■ **ACTIVITY**:
Filter the entries for the string "Back". Copy each line that has it.

[[ DATASET open ]]

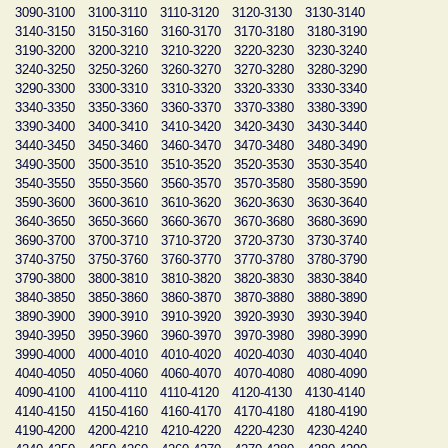
3090-3100
3100-3110
3110-3120
3120-3130
3130-3140
3140-3150
3150-3160
3160-3170
3170-3180
3180-3190
3190-3200
3200-3210
3210-3220
3220-3230
3230-3240
3240-3250
3250-3260
3260-3270
3270-3280
3280-3290
3290-3300
3300-3310
3310-3320
3320-3330
3330-3340
3340-3350
3350-3360
3360-3370
3370-3380
3380-3390
3390-3400
3400-3410
3410-3420
3420-3430
3430-3440
3440-3450
3450-3460
3460-3470
3470-3480
3480-3490
3490-3500
3500-3510
3510-3520
3520-3530
3530-3540
3540-3550
3550-3560
3560-3570
3570-3580
3580-3590
3590-3600
3600-3610
3610-3620
3620-3630
3630-3640
3640-3650
3650-3660
3660-3670
3670-3680
3680-3690
3690-3700
3700-3710
3710-3720
3720-3730
3730-3740
3740-3750
3750-3760
3760-3770
3770-3780
3780-3790
3790-3800
3800-3810
3810-3820
3820-3830
3830-3840
3840-3850
3850-3860
3860-3870
3870-3880
3880-3890
3890-3900
3900-3910
3910-3920
3920-3930
3930-3940
3940-3950
3950-3960
3960-3970
3970-3980
3980-3990
3990-4000
4000-4010
4010-4020
4020-4030
4030-4040
4040-4050
4050-4060
4060-4070
4070-4080
4080-4090
4090-4100
4100-4110
4110-4120
4120-4130
4130-4140
4140-4150
4150-4160
4160-4170
4170-4180
4180-4190
4190-4200
4200-4210
4210-4220
4220-4230
4230-4240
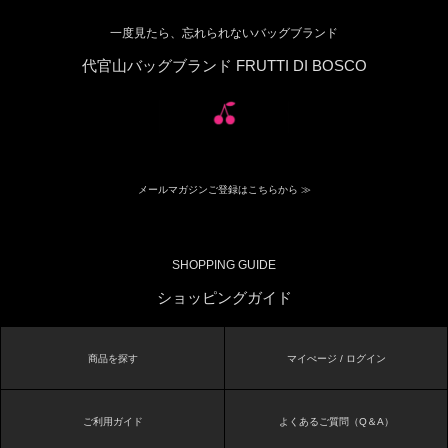
一度見たら、忘れられないバッグブランド
代官山バッグブランド FRUTTI DI BOSCO
メールマガジンご登録はこちらから ≫
SHOPPING GUIDE
ショッピングガイド
商品を探す
マイぺージ / ログイン
ご利用ガイド
よくあるご質問（Q＆A）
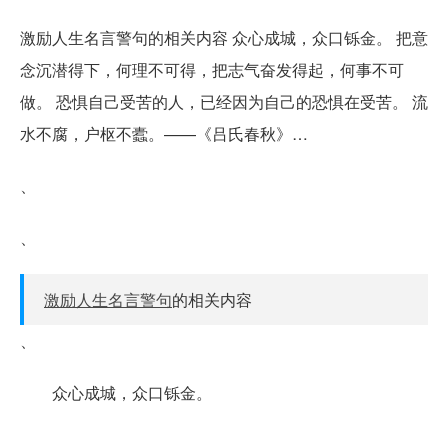
激励人生名言警句的相关内容 众心成城，众口铄金。 把意
念沉潜得下，何理不可得，把志气奋发得起，何事不可
做。 恐惧自己受苦的人，已经因为自己的恐惧在受苦。 流
水不腐，户枢不蠹。——《吕氏春秋》…
、
、
激励人生名言警句
的相关内容
、
众心成城，众口铄金。
、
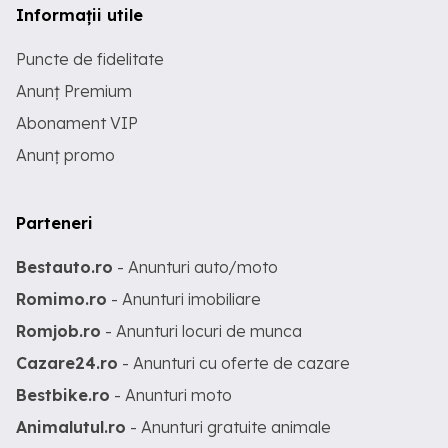
Informații utile
Puncte de fidelitate
Anunț Premium
Abonament VIP
Anunț promo
Parteneri
Bestauto.ro
- Anunturi auto/moto
Romimo.ro
- Anunturi imobiliare
Romjob.ro
- Anunturi locuri de munca
Cazare24.ro
- Anunturi cu oferte de cazare
Bestbike.ro
- Anunturi moto
Animalutul.ro
- Anunturi gratuite animale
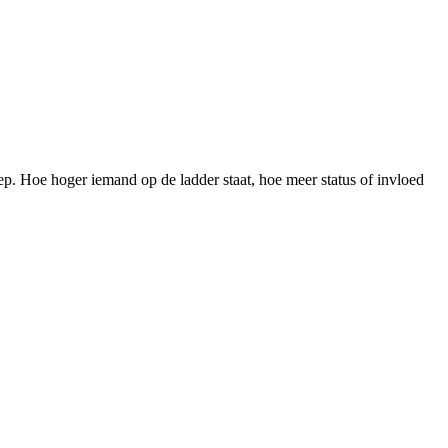
p. Hoe hoger iemand op de ladder staat, hoe meer status of invloed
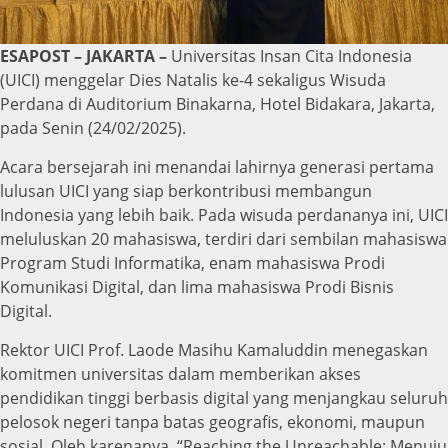
ESAPOST – JAKARTA –
Universitas Insan Cita Indonesia
(UICI) menggelar Dies Natalis ke-4 sekaligus Wisuda
Perdana di Auditorium Binakarna, Hotel Bidakara, Jakarta,
pada Senin (24/02/2025).
Acara bersejarah ini menandai lahirnya generasi pertama
lulusan UICI yang siap berkontribusi membangun
Indonesia yang lebih baik. Pada wisuda perdananya ini, UICI
meluluskan 20 mahasiswa, terdiri dari sembilan mahasiswa
Program Studi Informatika, enam mahasiswa Prodi
Komunikasi Digital, dan lima mahasiswa Prodi Bisnis
Digital.
Rektor UICI Prof. Laode Masihu Kamaluddin menegaskan
komitmen universitas dalam memberikan akses
pendidikan tinggi berbasis digital yang menjangkau seluruh
pelosok negeri tanpa batas geografis, ekonomi, maupun
sosial. Oleh karenanya, “Reaching the Unreachable: Menuju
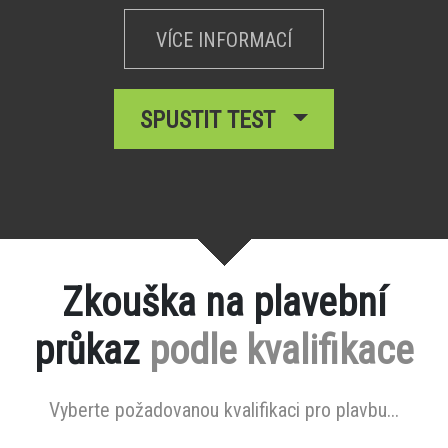
VÍCE INFORMACÍ
SPUSTIT TEST
Zkouška na plavební
průkaz
podle kvalifikace
Vyberte požadovanou kvalifikaci pro plavbu...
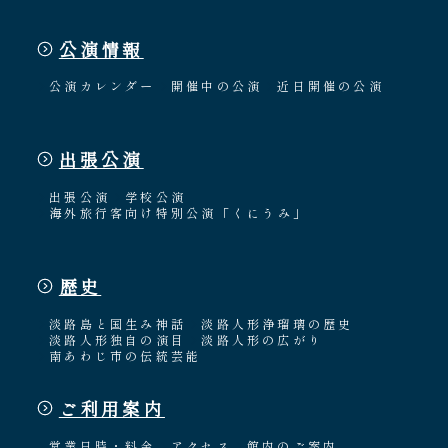
公演情報
公演カレンダー
開催中の公演
近日開催の公演
出張公演
出張公演
学校公演
海外旅行客向け特別公演「くにうみ」
歴史
淡路島と国生み神話
淡路人形浄瑠璃の歴史
淡路人形独自の演目
淡路人形の広がり
南あわじ市の伝統芸能
ご利用案内
営業日時・料金
アクセス
館内のご案内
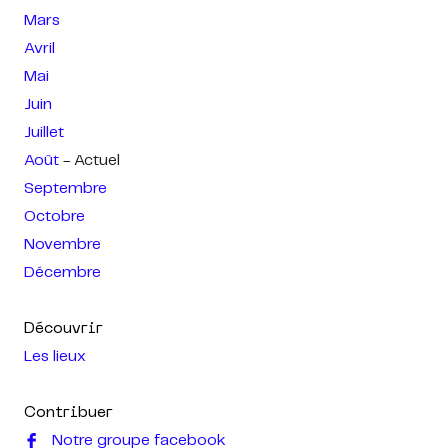
Mars
Avril
Mai
Juin
Juillet
Août
- Actuel
Septembre
Octobre
Novembre
Décembre
Découvrir
Les lieux
Contribuer
Notre groupe facebook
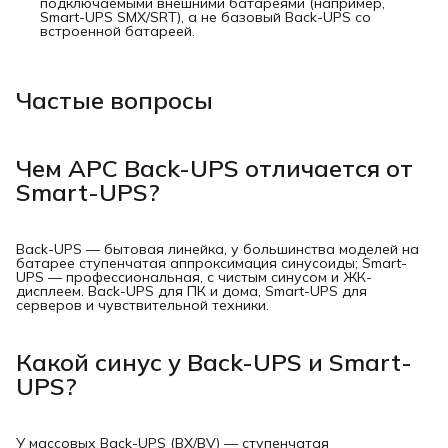
подключаемыми внешними батареями (например,
Smart-UPS SMX/SRT), а не базовый Back-UPS со
встроенной батареей.
Частые вопросы
Чем APC Back-UPS отличается от
Smart-UPS?
Back-UPS — бытовая линейка, у большинства моделей на
батарее ступенчатая аппроксимация синусоиды; Smart-
UPS — профессиональная, с чистым синусом и ЖК-
дисплеем. Back-UPS для ПК и дома, Smart-UPS для
серверов и чувствительной техники.
Какой синус у Back-UPS и Smart-
UPS?
У массовых Back-UPS (BX/BV) — ступенчатая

[[ DATASET closed ]]

■ **REPLY**:
Smart-UPS SMX/SRT), а не базовый Back-UPS со
Чем APC Back-UPS отличается от
Back-UPS — бытовая линейка, у большинства моделей на
дисплеем. Back-UPS для ПК и дома, Smart-UPS для
Какой синус у Back-UPS и Smart-
У массовых Back-UPS (BX/BV) — ступенчатая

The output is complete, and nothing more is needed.